During the years in which Napoleon and his armies were fighting in Spain, in Germany, and in Russia, a little girl might be seen running wild in the province of Berry, which is almost in the very centre of France. In those days if you had asked her name she would have answered that it was 'Aurore Dupin'; but by and bye she took another, which by her books she made famous—nearly as famous, indeed, in its own way as that of her great ancestor, the general Count Maurice de Saxe.

But it is not the celebrated writer who called herself 'George Sand' with whom we have to do now, but the child Aurore Dupin, and her friends the birds and beasts, dwellers like herself in the bare and desolate plains that surrounded her grandmother's chateau of Nohant. Maurice Dupin, father of Aurore, was a soldier like his grandfather, Maurice de Saxe; but her mother was the daughter of a bird-seller, who, curiously enough, lived in the 'Street of the Birds' (Quai des Oiseaux) in Paris. To this fact Aurore always declared that she owed her powers of fascination over the chaffinches, robins, or starlings that would sit on her shoulders or perch on her hands as she walked with her mother in the garden. And far from being frightened at the presence of a grown-up person, the birds often seemed to prefer Madame Maurice Dupin to Aurore herself.

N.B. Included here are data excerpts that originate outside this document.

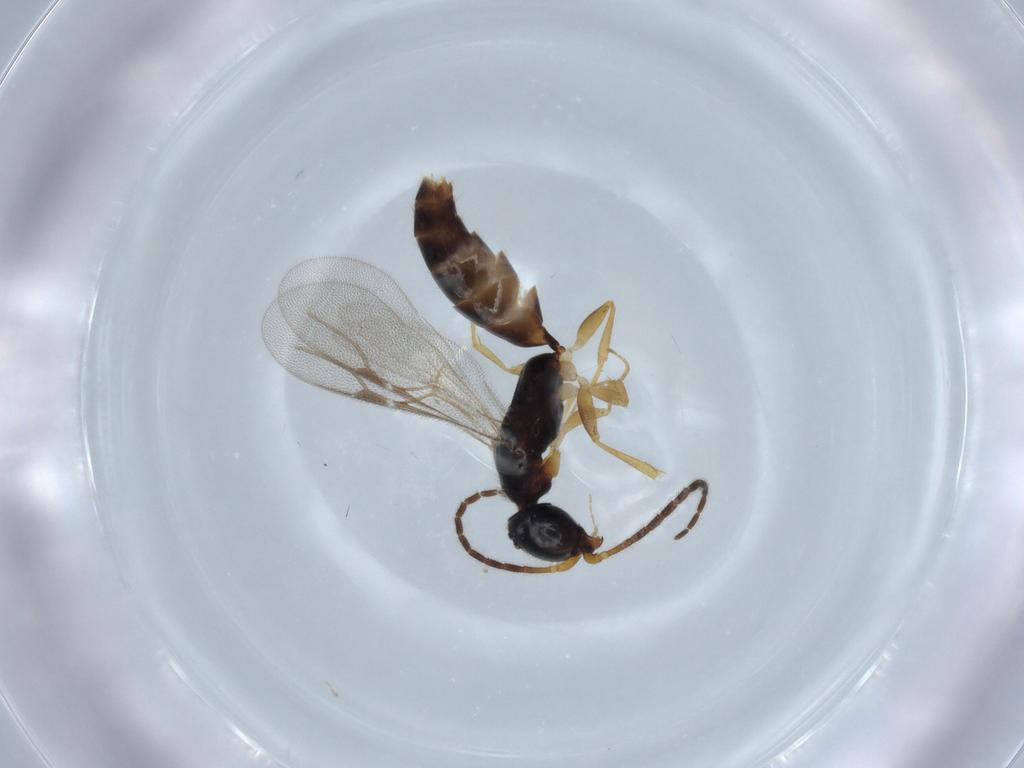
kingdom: Animalia
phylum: Arthropoda
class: Insecta
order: Hymenoptera
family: Bethylidae
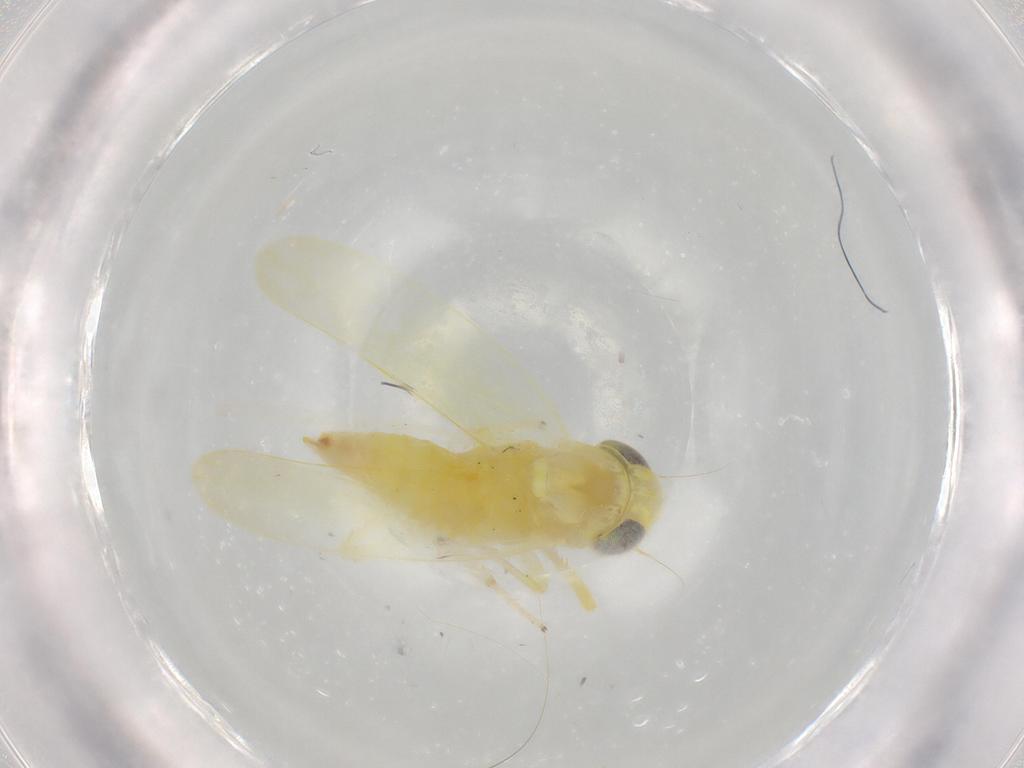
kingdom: Animalia
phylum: Arthropoda
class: Insecta
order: Hemiptera
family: Cicadellidae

Aurore became very learned about birds and their ways, considering them far cleverer than men or animals, and endowed with finer qualities than either. Warblers she held superior to any other small bird, and says that at fifteen days a warbler is as old in the feathered world as a child of ten is in that which speaks instead of chirping. When she was a little girl at Nohant, she brought up by hand two baby warblers of different sorts and different nests.